Similar counterarguments can be made for DNA sequences in the rotting viral sequences that bind regulatory proteins. DNA binding proteins are not terribly specific, and even completely random DNA would be expected to have many binding sites for these proteins. Many of these binding sites may be completely irrelevant to gene regulation, in the same way that very few mentions of the phrase “the end” in a book will actually result in you closing the book because you have reached “The End” of it.
If I were feeling cynical (and you should note this is my ground state, so I barely know what the alternative is) I’d suggest the press-releases and headline figures of the ENCODE publications were deliberately chosen to court controversy of the sort I have now spent three hours adding to by writing this blog-post. When the dust settles, molecular biologists will have a very nice map of places to go looking for genuine co-option of “junk” to novel functions, but most of the “junk” DNA will still be just as much “junk” as it was a week ago.

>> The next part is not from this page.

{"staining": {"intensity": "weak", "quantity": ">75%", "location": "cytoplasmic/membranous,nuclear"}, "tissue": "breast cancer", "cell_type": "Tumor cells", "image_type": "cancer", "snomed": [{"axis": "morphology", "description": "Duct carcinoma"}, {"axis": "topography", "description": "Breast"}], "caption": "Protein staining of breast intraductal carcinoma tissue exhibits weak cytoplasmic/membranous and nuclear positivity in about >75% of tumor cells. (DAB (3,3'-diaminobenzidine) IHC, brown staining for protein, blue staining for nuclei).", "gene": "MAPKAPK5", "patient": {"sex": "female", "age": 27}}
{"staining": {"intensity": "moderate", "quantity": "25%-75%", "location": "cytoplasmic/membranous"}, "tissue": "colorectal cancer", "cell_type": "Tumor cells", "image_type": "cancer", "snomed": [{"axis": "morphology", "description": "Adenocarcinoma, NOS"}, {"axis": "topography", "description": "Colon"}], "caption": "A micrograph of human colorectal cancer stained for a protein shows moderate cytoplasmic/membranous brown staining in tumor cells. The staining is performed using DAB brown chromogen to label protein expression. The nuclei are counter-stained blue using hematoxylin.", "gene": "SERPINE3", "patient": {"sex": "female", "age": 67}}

Having said all of that, there is one way in which I hope that the end for “junk DNA” is nigh. The fossil viral sequences are indeed “junk” as far as the rest of the genome is concerned, but equally well, the 10% (maybe 20% by the time the ENCODE data has been properly considered) of the genome that is of “known function” could be equivalently described as “stupid” for replicating the parasites and commensals hitch-hiking on its back. Your genome is 90% “junk” DNA and 10% “stupid” DNA.
However, I wouldn’t describe the epiphytic orchids or white-rot fungi on a Brazil nut tree as being “junk” organisms, nor would I describe the tree as being “of known function” compared to them. Ecologists have a number of words like “parasite”, “commensal”, “mutualist” and “hyperparasite” for usefully describing the relationships between organisms in an ecosystem, and I wonder if using these might be a more illuminating way of describing the contents of your genome than dividing it into “important stuff” (important to whom?) and “junk”.